→ **What to produce**:
Report, from the records below, every line where the word "oval" appears.

(Web document revisions)
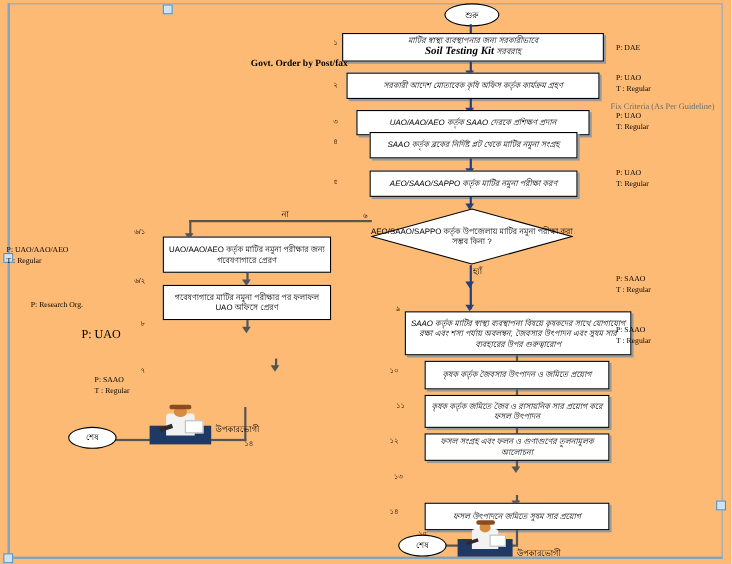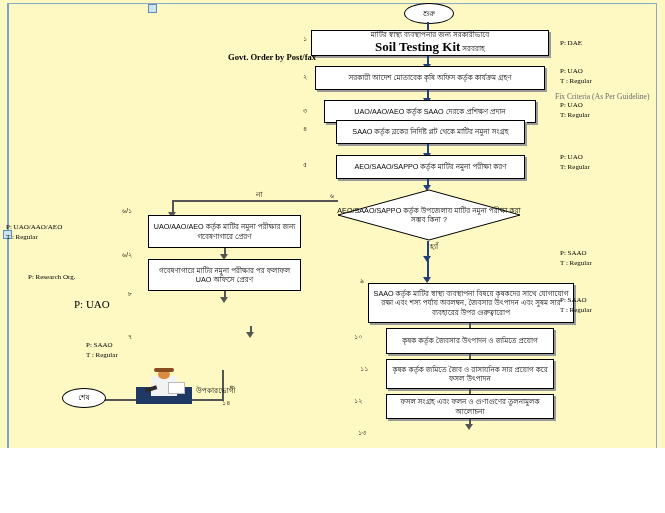--- a/index.html
+++ b/index.html
@@ -1,29 +1,29 @@
 <!DOCTYPE html>
 <html><head>
 <meta charset="utf-8">
 <style>
   html,body{margin:0;padding:0;background:#ffffff;}
   body{font-family:"Liberation Sans",sans-serif;}
-  #page{position:relative;width:665px;height:448px;background:#fef9c3;overflow:hidden;}
+  #page{position:relative;width:665px;height:513px;background:#fdba74;overflow:hidden;}
 
   
   .frame{position:absolute;left:7px;top:3px;width:650px;height:505px;border:1px solid #8ea9c4;box-sizing:border-box;}
   .lrule{position:absolute;left:7px;top:3px;width:2px;height:505px;background:#7aa5c6;}
   .brule{position:absolute;left:7px;top:506px;width:650px;height:2px;background:#7aa5c6;}
   .handle{position:absolute;width:9px;height:9px;background:#cfe3f2;border:1px solid #5b8fb9;box-sizing:border-box;}
 
   
   .box{position:absolute;border:1px solid #000;background:#ffffff;box-sizing:border-box;
        display:flex;align-items:center;justify-content:center;text-align:center;
        font-size:7.2px;line-height:1.28;color:#000;padding:1px 3px;}
-  .box.sh{box-shadow:2px 2px 0 0 #9a9a9a;}
+  .box.sh{box-shadow:2px 2px 0 0 #9a9a9a;font-style:italic;}
   .box b{font-weight:bold;}
   .ltn{font-family:"Liberation Serif",serif;}
 
   
   .oval{position:absolute;border:1.4px solid #000;border-radius:50%;background:#fff;
         display:flex;align-items:center;justify-content:center;font-size:7.5px;color:#000;}
 
   
   .diamond{position:absolute;}
   .diamond .dtext{position:absolute;left:0;top:0;width:100%;height:100%;
@@ -70,21 +70,21 @@
 
   <div class="oval" style="left:404px;top:3px;width:48px;height:19px;">
     <span>শুরু</span>
   </div>
   <div class="ln" style="left:427px;top:22px;width:1.6px;height:10px;"></div>
   <div class="arw dn" style="left:423px;top:30px;"></div>
 
   <div class="num" style="left:303px;top:34px;">১</div>
   <div class="box sh" style="left:311px;top:30px;width:238px;height:26px;flex-direction:column;">
     <div>মাটির স্বাস্থ্য ব্যবস্থাপনার জন্য সরকারীভাবে</div>
-    <div><b class="ltn" style="font-size:13px;">Soil Testing Kit</b><span> সরবরাহ</span></div>
+    <div><b class="ltn" style="font-size:10px;">Soil Testing Kit</b><span> সরবরাহ</span></div>
   </div>
   <div class="pt" style="left:560px;top:38px;">P: DAE</div>
 
   <div class="lbl bold" style="left:228px;top:52px;">Govt. Order by Post/fax</div>
   <div class="ln" style="left:427px;top:56px;width:1.6px;height:10px;"></div>
   <div class="arw dn" style="left:423px;top:64px;"></div>
 
   <div class="num" style="left:303px;top:72px;">২</div>
   <div class="box sh" style="left:315px;top:66px;width:230px;height:24px;">
     <span>সরকারী আদেশ মোতাবেক কৃষি অফিস কর্তৃক কার্যক্রম গ্রহণ</span>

→ **Exercise response**:
   .oval{position:absolute;border:1.4px solid #000;border-radius:50%;background:#fff;
   <div class="oval" style="left:404px;top:3px;width:48px;height:19px;">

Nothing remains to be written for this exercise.